*** Data excerpts Section Begins ***

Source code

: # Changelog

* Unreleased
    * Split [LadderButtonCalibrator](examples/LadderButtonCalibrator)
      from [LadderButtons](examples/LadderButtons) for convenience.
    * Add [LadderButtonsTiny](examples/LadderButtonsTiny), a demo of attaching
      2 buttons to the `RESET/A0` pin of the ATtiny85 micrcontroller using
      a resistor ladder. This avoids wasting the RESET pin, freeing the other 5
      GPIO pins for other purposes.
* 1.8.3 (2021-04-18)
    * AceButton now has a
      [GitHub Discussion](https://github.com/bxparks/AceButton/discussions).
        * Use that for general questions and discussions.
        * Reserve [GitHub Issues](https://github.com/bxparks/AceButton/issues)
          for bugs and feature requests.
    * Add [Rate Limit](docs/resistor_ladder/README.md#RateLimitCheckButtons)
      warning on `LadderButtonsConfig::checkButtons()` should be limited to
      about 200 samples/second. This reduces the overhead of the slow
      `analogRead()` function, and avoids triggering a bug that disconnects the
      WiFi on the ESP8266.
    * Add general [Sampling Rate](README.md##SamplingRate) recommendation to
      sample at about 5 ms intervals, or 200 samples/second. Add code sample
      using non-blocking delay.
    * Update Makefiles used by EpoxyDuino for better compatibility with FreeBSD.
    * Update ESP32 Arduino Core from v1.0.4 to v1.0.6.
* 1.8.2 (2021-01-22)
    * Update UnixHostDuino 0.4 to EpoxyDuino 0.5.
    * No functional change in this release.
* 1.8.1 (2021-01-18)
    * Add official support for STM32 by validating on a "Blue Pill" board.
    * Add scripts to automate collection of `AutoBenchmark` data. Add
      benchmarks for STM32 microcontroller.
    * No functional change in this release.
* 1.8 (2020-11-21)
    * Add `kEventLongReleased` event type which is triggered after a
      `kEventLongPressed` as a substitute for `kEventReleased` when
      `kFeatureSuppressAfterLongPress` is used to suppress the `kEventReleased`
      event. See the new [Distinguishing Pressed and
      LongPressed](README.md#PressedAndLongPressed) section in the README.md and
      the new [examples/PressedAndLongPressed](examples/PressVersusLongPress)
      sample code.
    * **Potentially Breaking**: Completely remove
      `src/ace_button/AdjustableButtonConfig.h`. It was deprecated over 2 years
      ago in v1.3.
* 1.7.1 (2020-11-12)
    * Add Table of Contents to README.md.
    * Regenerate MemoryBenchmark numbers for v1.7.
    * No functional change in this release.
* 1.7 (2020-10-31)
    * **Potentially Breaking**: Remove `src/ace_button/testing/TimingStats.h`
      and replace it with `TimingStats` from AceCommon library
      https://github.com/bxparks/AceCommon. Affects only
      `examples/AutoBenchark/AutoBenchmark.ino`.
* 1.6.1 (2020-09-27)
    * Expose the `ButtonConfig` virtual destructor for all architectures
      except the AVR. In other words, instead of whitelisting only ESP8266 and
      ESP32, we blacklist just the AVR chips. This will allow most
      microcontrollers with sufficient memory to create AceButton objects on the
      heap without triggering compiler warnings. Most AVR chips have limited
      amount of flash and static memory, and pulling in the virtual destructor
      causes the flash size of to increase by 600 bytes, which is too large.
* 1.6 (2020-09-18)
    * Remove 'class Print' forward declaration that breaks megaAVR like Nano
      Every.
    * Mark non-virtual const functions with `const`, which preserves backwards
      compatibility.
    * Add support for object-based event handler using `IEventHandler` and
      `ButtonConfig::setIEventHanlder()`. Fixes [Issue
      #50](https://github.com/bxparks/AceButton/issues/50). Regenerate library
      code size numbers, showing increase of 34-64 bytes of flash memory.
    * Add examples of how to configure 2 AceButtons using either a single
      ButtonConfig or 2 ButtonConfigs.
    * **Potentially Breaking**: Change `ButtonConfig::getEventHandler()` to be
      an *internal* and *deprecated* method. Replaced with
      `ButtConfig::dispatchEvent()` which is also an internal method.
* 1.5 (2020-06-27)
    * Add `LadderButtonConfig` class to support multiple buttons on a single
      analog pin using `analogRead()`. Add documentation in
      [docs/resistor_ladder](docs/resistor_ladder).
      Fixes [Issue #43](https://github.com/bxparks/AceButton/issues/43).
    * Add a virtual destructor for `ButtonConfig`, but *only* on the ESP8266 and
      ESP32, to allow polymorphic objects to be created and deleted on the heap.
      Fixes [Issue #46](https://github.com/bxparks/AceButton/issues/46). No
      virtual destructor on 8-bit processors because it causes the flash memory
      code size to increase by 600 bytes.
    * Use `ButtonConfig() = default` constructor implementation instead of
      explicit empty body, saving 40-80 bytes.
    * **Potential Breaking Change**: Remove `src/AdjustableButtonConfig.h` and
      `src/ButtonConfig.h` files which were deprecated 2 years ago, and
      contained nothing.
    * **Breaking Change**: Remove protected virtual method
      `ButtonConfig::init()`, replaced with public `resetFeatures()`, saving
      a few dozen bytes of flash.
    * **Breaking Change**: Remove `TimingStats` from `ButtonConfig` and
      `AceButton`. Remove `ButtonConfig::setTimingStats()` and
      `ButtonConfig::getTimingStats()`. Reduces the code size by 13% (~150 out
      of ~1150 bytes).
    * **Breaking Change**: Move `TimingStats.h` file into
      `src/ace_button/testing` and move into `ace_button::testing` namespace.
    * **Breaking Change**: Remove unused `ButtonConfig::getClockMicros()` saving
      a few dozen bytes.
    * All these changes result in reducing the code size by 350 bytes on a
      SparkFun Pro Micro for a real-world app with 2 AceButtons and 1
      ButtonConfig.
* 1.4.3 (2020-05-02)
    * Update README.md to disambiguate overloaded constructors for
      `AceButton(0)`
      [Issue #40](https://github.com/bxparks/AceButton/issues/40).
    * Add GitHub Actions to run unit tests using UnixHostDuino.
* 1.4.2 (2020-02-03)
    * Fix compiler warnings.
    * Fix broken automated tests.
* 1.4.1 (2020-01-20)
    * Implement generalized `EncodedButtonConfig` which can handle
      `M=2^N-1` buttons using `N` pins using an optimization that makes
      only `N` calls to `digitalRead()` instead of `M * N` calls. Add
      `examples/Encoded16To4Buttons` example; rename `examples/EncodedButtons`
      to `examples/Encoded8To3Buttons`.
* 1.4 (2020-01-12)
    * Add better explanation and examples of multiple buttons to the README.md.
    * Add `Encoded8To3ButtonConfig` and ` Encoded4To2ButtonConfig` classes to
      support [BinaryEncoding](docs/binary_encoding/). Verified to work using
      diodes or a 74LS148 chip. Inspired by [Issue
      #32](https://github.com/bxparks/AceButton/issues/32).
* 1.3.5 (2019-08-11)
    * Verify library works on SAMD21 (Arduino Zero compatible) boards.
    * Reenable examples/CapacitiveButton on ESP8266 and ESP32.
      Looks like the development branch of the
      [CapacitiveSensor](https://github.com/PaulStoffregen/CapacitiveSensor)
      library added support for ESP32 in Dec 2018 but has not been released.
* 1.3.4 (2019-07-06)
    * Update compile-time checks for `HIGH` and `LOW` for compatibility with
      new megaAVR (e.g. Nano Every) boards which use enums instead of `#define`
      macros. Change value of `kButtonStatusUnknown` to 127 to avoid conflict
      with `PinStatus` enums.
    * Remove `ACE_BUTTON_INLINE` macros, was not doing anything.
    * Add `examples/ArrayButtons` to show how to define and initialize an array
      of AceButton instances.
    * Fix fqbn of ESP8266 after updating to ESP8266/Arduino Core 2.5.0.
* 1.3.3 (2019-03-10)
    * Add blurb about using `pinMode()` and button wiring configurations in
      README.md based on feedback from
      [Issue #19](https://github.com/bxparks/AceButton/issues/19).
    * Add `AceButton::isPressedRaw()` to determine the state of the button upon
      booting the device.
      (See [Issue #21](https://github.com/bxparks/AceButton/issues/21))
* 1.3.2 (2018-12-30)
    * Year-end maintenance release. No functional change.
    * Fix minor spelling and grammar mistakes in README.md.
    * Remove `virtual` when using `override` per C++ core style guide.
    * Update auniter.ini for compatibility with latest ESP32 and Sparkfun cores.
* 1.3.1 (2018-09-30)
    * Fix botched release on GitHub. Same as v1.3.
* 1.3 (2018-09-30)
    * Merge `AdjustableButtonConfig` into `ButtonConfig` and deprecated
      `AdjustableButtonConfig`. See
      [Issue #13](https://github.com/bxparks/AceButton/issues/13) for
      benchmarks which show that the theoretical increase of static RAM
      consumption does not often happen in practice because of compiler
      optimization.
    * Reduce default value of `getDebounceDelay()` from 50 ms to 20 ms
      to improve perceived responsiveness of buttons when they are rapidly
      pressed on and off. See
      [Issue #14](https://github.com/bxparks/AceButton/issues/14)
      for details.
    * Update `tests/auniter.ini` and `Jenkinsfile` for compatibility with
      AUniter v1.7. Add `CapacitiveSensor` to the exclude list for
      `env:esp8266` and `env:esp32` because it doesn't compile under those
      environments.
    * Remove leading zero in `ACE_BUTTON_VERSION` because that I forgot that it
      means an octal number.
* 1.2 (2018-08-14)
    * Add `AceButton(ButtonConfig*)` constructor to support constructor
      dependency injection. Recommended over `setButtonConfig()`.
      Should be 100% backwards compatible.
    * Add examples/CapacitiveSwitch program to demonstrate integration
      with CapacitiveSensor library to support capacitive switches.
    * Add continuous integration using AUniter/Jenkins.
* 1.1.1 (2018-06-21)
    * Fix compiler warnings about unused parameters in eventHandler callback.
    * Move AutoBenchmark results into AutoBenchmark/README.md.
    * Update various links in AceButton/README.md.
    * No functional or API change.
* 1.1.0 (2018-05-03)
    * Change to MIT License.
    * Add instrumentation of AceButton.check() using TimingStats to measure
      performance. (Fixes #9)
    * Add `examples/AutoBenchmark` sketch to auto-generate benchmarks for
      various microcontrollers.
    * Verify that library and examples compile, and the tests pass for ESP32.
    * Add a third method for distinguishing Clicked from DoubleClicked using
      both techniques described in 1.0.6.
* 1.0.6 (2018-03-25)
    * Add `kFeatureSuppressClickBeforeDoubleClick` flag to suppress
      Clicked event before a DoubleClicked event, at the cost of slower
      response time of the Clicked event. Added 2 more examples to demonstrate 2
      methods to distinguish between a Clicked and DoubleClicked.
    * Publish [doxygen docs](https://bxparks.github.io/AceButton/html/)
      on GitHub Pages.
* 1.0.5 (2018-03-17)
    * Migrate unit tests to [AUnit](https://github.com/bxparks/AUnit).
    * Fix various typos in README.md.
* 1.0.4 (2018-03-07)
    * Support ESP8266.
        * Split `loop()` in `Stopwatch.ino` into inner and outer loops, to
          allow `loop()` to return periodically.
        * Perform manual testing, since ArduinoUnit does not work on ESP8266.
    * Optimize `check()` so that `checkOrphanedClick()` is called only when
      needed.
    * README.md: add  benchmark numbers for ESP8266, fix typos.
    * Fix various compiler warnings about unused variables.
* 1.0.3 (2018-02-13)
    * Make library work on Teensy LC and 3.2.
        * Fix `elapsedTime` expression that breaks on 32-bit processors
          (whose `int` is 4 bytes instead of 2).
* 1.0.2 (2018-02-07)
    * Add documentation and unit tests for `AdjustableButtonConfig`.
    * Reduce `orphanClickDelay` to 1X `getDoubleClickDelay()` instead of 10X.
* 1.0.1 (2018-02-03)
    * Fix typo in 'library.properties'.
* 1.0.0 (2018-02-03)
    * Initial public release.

*** Data excerpts Section Ends ***

Wherever "instead" appears in a line of the entries, copy that line.

      except the AVR. In other words, instead of whitelisting only ESP8266 and
    * Use `ButtonConfig() = default` constructor implementation instead of
      only `N` calls to `digitalRead()` instead of `M * N` calls. Add
      new megaAVR (e.g. Nano Every) boards which use enums instead of `#define`
          (whose `int` is 4 bytes instead of 2).
    * Reduce `orphanClickDelay` to 1X `getDoubleClickDelay()` instead of 10X.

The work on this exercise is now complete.